- Document segment
Paul Lorrain, 69, whose fiddle lessons inspired the name, owns Funky Bow Brewery & Beer Co. with his 36-year-old son, Abraham Lorrain. The music motif is incorporated into the logo and product names like Jam Session IPA and G-String.
Seeing father and son good naturedly rib each other and joke with beers in hand, it’s hard to fathom they didn’t speak for seven years. Then after getting a letter from Abraham who was about to move to California to pursue a Ph.D. in fermentation, Paul offered to build a brewery on his land and the two started a business in March 2013.
“Brew me a beer I can sell more than once,” Paul told his son.
Funky Bow is one of 31 home-grown rural brands out of 110 total in the Maine Brewers’ Guild. Craft brewers — and destination taprooms — in remote spots are sprouting up so fast that the Guild launched a digital travel planner this spring to guide visitors, while The Maine Brew Bus offers beer-and-birding road trips such as “Shorebirds and Steins” and “Fall Ducks and Draughts.”
“We’re always looking for ways to get more of Maine’s breweries not centered around greater Portland,” says Maine Brew Bus general manager Don Littlefield. There are more to choose from all the time.
Maine’s newest rural brewers include Sasanoa Brewing on a Westport Island farm whose creations are already making an impression on the beer world, Tattooed Dad Brewing in Jackson, XOTA Brewing in Waterboro, Ambition Brewing in Wilton, Van der Brew in Winthrop and Fluvial Brewing in Harrison, which is getting ready to open later this month.
In part, the growth in rural breweries is sparked by craft’s overall popularity, with all 16 Maine counties now having at least one craft brewer, as shown in a January report by the University of Maine. It found that the craft sector added $260 million to Maine’s economy in 2017.
As a predominantly rural state, Maine has become fertile ground for budding entrepreneurs opening breweries and tasting areas on farms and properties where they live, meaning lower startup costs and fewer barriers to market entry than in a city.
Many of today’s rural brewers start out as home-kit hobbyists, surprised to get help from established players as they get their business off the ground. Some choose to stay small, local community gathering places, while others are expanding their brand reach through bottling, canning and “tap takeovers” at pubs and restaurants. That’s getting harder as the market gets more crowded.
Regardless of what path they choose, country brewers are shaking up the industry and traditional urban hipster tasting-room culture by luring families, older clients and even non-drinkers with live music, games, recreational activities and lodgings.
“Giving customers more than just a beer is increasingly important to lots of breweries,” notes Bart Watson, chief economist of the Boulder, Colo.-based Brewers Association, a nonprofit group representing the industry nationwide. “It isn’t unique to rural breweries, but it may be more important to them because they need a certain percentage of customers to have a strong reason to come.”

- Data shown
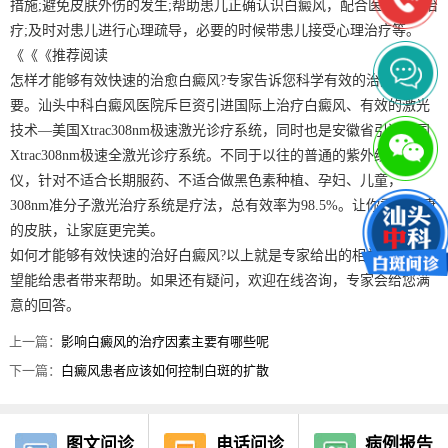
措施;避免皮肤外伤的发生;帮助患儿正确认识白癜风，配合医生耐心治
疗;及时对患儿进行心理疏导，必要的时候带患儿接受心理治疗等。
《《《推荐阅读
怎样才能够有效快速的治愈白癜风?专家告诉您科学有效的治疗很重
要。汕头中科白癜风医院斥巨资引进国际上治疗白癜风、有效的激光
技术—美国Xtrac308nm极速激光诊疗系统，同时也是安徽省引进美国
Xtrac308nm极速全激光诊疗系统。不同于以往的普通的紫外线治疗
仪，针对不适合长期服药、不适合做黑色素种植、孕妇、儿童，
308nm准分子激光治疗系统是疗法，总有效率为98.5%。让你重获健康
的皮肤，让家庭更完美。
如何才能够有效快速的治好白癜风?以上就是专家给出的相关回答，希
望能给患者带来帮助。如果还有疑问，欢迎在线咨询，专家会给您满
意的回答。
上一篇：
影响白癜风的治疗因素主要有哪些呢
下一篇：
白癜风患者应该如何控制白斑的扩散
图文问诊
电话问诊
病例报告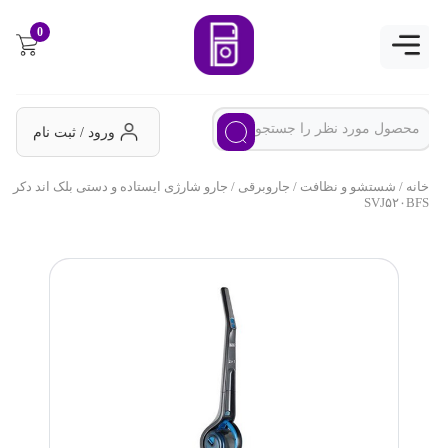
0
ورود / ثبت نام
خانه
/
شستشو و نظافت
/
جاروبرقی
/ جارو شارژی ایستاده و دستی بلک اند دکر
SVJ۵۲۰BFS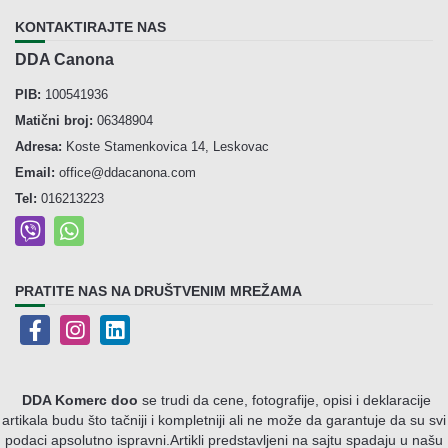
KONTAKTIRAJTE NAS
DDA Canona
PIB:
100541936
Matični broj:
06348904
Adresa:
Koste Stamenkovica 14, Leskovac
Email:
office@ddacanona.com
Tel:
016213223
PRATITE NAS NA DRUŠTVENIM MREŽAMA
DDA Komerc doo
se trudi da cene, fotografije, opisi i deklaracije
artikala budu što tačniji i kompletniji ali ne može da garantuje da su svi
podaci apsolutno ispravni.
Artikli predstavljeni na sajtu spadaju u našu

- Task A
Copy the passage of the article on rural Maine breweries from "As a predominantly" to "activities and lodgings.", replacing "home-kit hobbyists" with "weekend tinkerers".
- Task B
According to the article on rural Maine breweries, how much did the craft sector add to Maine's economy in 2017?
The items come from a separate source, not from the article on rural Maine breweries.

- Response area A
As a predominantly rural state, Maine has become fertile ground for budding entrepreneurs opening breweries and tasting areas on farms and properties where they live, meaning lower startup costs and fewer barriers to market entry than in a city.
Many of today’s rural brewers start out as weekend tinkerers, surprised to get help from established players as they get their business off the ground. Some choose to stay small, local community gathering places, while others are expanding their brand reach through bottling, canning and “tap takeovers” at pubs and restaurants. That’s getting harder as the market gets more crowded.
Regardless of what path they choose, country brewers are shaking up the industry and traditional urban hipster tasting-room culture by luring families, older clients and even non-drinkers with live music, games, recreational activities and lodgings.

- Response area B
$260 million